Anna’s father, Colonel John Cleves Symmes, did not approve of the wedding because he knew that the life of an army officer stationed at an outpost was not a pleasant one, with many hardships and low pay. “How do you expect to support my daughter?” Colonel Symmes demanded. “My sword is my means of support, sir!” came Harrison’s reply. Over time Colonel Symmes would accept the marriage and his new son-in-law. William Henry purchased a 160-acre farm with a two story log cabin on the property from his father-in-law, and the young couple set about building a life together. A year following the wedding, Anna gave birth to a daughter, Elizabeth. She was the first of what would be ten children. Although the Harrisons lived well by frontier standards, money was always a problem and William Henry was continually on the lookout for a profitable business adventure to supplement his meager army pay.

More interested in domestic life, Harrison resigned from the army in 1798 and accepted an appointment as secretary of the Northwest Territory. In 1799, the territorial legislature elected Harrison as their delegate to Congress.

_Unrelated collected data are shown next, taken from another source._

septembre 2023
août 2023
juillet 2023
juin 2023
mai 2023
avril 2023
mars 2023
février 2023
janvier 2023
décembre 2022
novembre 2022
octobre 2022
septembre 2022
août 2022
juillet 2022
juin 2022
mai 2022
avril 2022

Chapter 2 – Political Career Begins

I contend that the strongest of all governments is that which is most free.” – William Henry Harrison

As a territorial delegate to Congress he could not vote since this was only allowed for delegates from states; however, he was able to make recommendations. In December 1799, Harrison suggested a study of the land distribution system important to the Northwest Territory. He was appointed as chair of a special committee that came up with a recommendation that land should be sold in small plots for individuals to purchase for a farm and homestead rather than large tracts of land that only wealthy speculators could afford. Harrison proposed a bill that made it through Congress that allowed for tracts of 320 acres to be sold for $2 an acre and purchased on credit. The new cheap land greatly expanded the opportunities for the average person to acquire land, but it did lead to many foreclosures. The previous legislation, the Land Act of 1796, had stipulated that fifty percent of the territory’s land be sold in tracts of 5,770 acres and the rest in 640 acre plots. The new legislation allowed for more settlers to move into this frontier country. Harrison also devised a plan to divide the Northwest Territory in two, creating the Indiana and Ohio Territories.